◆ **Directions for this task**
Please return all lines from the records below that include the string "transform".

◆ **Source material**
______

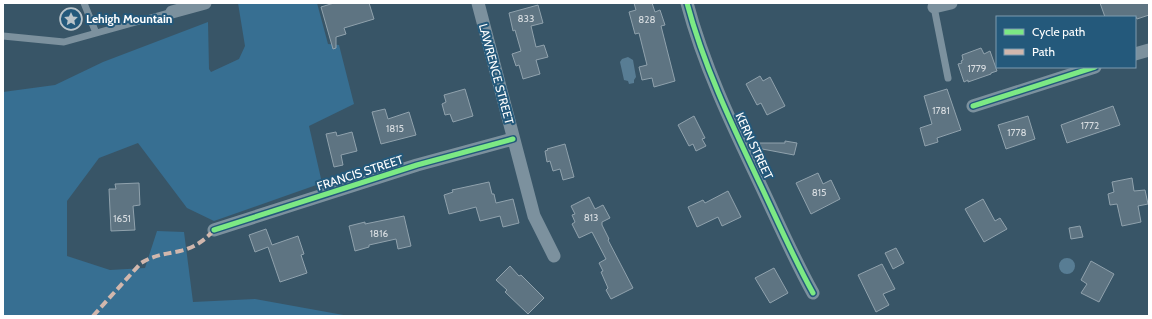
<svg xmlns="http://www.w3.org/2000/svg" width="1152" height="319" viewBox="0 0 1152 319" font-family="Cabin,sans-serif">
	<rect width="100%" height="100%" fill="#385567"/>
	<path fill="#376f92" d="M238,3H317L328,44L339,45L354,104L309,126L322,183L214,221L187,208L138,143L99,158L67,201V256L110,270L145,268L157,231L184,232L193,302L255,299L349,316H3V92L55,85L103,62L208,22L209,69L211,72L239,59L245,46Z"/>
	<path fill="#587d94" d="M628,57L633,60L636,77L634,80V83L629,84L628,81L624,80L620,62L622,59Z
		M1059 266a8 8 0 1 1 16 0a8 8 0 1 1-16 0Z"/>
	<path fill="#5e7482" stroke="#90a2ad" d="M334,3H369L374,19L344,28L346,34L336,37V48L333,49L321,7Z
		M634,3H652L655,12L660,10L665,25L661,26L675,81L654,87L652,78L642,80L639,67L647,65L639,33L635,34L629,12L636,10Z
		M1100,3H1149V15L1137,19L1136,17H1105Z
		M538,5L543,23L531,26L536,47L544,45L548,57L536,60L540,74L523,79L519,65L516,66L512,54L521,51L515,30L513,31L509,13Z
		M981,48L984,54L990,51L997,71L991,73V74L968,82V80L964,82L958,64L962,63L961,61L963,60L962,55Z
		M760,76L763,81L770,77L785,106L767,115L761,103L757,105L746,84Z
		M465,89L473,116L453,122L450,114L445,115L442,104L446,102L444,95Z
		M947,89L961,130L937,138L938,142L925,146L920,128L932,124L924,96Z
		M1113,106L1120,125L1067,143L1061,125Z
		M385,109L388,119L409,112L416,135L381,144L372,112Z
		M694,116L705,138L702,139L706,146L696,151L693,144L689,146L678,125Z
		M1028,116L1035,139L1006,149L998,125Z
		M336,132L337,136L352,132L357,151L341,155L343,165L334,167L326,134Z
		M785,141L797,143L794,155L757,148V143H785Z
		M565,144L574,177L563,180L560,169L553,171L550,161L547,162L545,151L548,150L547,149Z
		M818,173L823,184L831,180L840,199L811,214L796,183Z
		M1132,178L1134,191L1145,190L1148,204L1138,206L1141,222L1122,226L1117,204L1110,205L1108,194L1114,192L1112,182Z
		M489,182L492,194H494L496,203L513,199L519,223L503,227L500,216L480,221L476,207L449,214L444,195L453,192L452,190Z
		M139,183L140,205L133,206L135,230L111,231L109,189H116L115,184Z
		M728,191L741,217L722,226L718,217L697,227L688,207L703,200L705,203Z
		M589,197L595,209L603,205L610,218L602,222V225L609,239L608,240L633,288L611,299L606,290L608,288L601,272L603,271L599,263L606,259L592,232L579,238L572,224L575,222L572,215L575,214L571,206Z
		M983,199L995,221L1000,218L1007,229L984,242L965,209Z
		M404,216L411,246L398,249L396,239L369,245V247L355,251L349,226L365,222V224Z
		M1080,226L1083,237L1071,239L1069,228Z
		M266,229L272,245L298,236L304,254L301,255L307,273L280,282L268,247L255,252L249,235Z
		M896,248L904,263L893,269L885,253Z
		M1091,261L1114,274L1099,302L1081,293L1087,284L1081,280Z
		M882,264L895,289L883,294L889,305L876,312L858,275Z
		M510,266L519,276L521,275L544,298L528,314L505,292L507,290L496,280Z
		M774,268L788,293L770,303L755,278Z"/>
	<g fill="none" stroke-linecap="round" stroke-linejoin="round">
		<path stroke="#7c919e" stroke-width="7" d="M84,3L96,33
			M934,7L948,78
			M3,36L64,42L172,12"/>
		<path stroke="#7c919e" stroke-width="13" d="M478,3L534,216L554,256
			M687,3C704,67 733,127 761,186C778,222 794,259 813,293
			M934,7L951,3
			M172,12L205,3
			M1135,54L1149,50
			M973,106L1095,67
			M214,230L417,165L513,139"/>
		<path stroke="#d1b7ad" stroke-width="4" stroke-dasharray="8 4" stroke-linecap="butt" d="M93,316L141,263C154,255 166,254 180,251C194,248 205,240 214,230"/>
		<g stroke="#24597b" stroke-width="8">
			<path id="cycleway" d="M687,3C704,67 733,127 761,186C778,222 794,259 813,293
				M973,106L1095,67
				M214,230L417,165L513,139"/>
		</g>
		<use href="#cycleway" stroke="#7ce984" stroke-width="5"/>
	</g>
	<defs>
		<g id="sight-ring" transform="scale(1.15)"><circle r="9.5" fill="#24597b" stroke="#b9c4ca" stroke-width="1.5"/><path d="M0-6L1.8-2.2L6-1.7L2.9 1.2L3.7 5.4L0 3.3L-3.7 5.4L-2.9 1.2L-6-1.7L-1.8-2.2Z" fill="#b9c4ca"/></g>
	</defs>
	<g fill-rule="evenodd">
		<use href="#sight-ring" x="71" y="19"/>
	</g>
	<g text-anchor="middle" stroke-width="4" stroke-linejoin="round" paint-order="stroke">
		<g font-size="10" fill="#d7dce0">
			<text x="526" y="22">833</text>
			<text x="647" y="23">828</text>
			<text x="977" y="72">1779</text>
			<text x="941" y="114">1781</text>
			<text x="1090" y="129">1772</text>
			<text x="395" y="132">1815</text>
			<text x="1017" y="136">1778</text>
			<text x="819" y="196">815</text>
			<text x="591" y="221">813</text>
			<text x="122" y="222">1651</text>
			<text x="379" y="237">1816</text>
		</g>
		<g font-size="12" font-weight="bold" fill="#fff" stroke="#24597b" text-anchor="start">
			<text x="86" y="23">Lehigh Mountain</text>
		</g>
		<g font-size="12" fill="#fff" stroke="#24597b">
			<text transform="translate(496 74) rotate(75)" y="4">LAWRENCE STREET</text>
			<text transform="translate(754 146) rotate(65)" y="4">KERN STREET</text>
			<text transform="translate(360 173) rotate(-18)" y="4">FRANCIS STREET</text>
		</g>
	</g>
	<rect width="1152" height="319" fill="none" stroke="#ffffff" stroke-width="8"/>
	<rect x="996" y="16" width="140" height="52" fill="#24597b" stroke="#7c9bb0"/>
	<rect x="1004" y="29" width="20" height="6" fill="#7ce984" stroke="#7c9bb0"/>
	<text x="1032" y="36" font-size="12" fill="#ffffff">Cycle path</text>
	<rect x="1004" y="49" width="20" height="6" fill="#d1b7ad" stroke="#7c9bb0"/>
	<text x="1032" y="56" font-size="12" fill="#ffffff">Path</text>
</svg>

______

◆ **Solution to the problem**
		<g id="sight-ring" transform="scale(1.15)"><circle r="9.5" fill="#24597b" stroke="#b9c4ca" stroke-width="1.5"/><path d="M0-6L1.8-2.2L6-1.7L2.9 1.2L3.7 5.4L0 3.3L-3.7 5.4L-2.9 1.2L-6-1.7L-1.8-2.2Z" fill="#b9c4ca"/></g>
			<text transform="translate(496 74) rotate(75)" y="4">LAWRENCE STREET</text>
			<text transform="translate(754 146) rotate(65)" y="4">KERN STREET</text>
			<text transform="translate(360 173) rotate(-18)" y="4">FRANCIS STREET</text>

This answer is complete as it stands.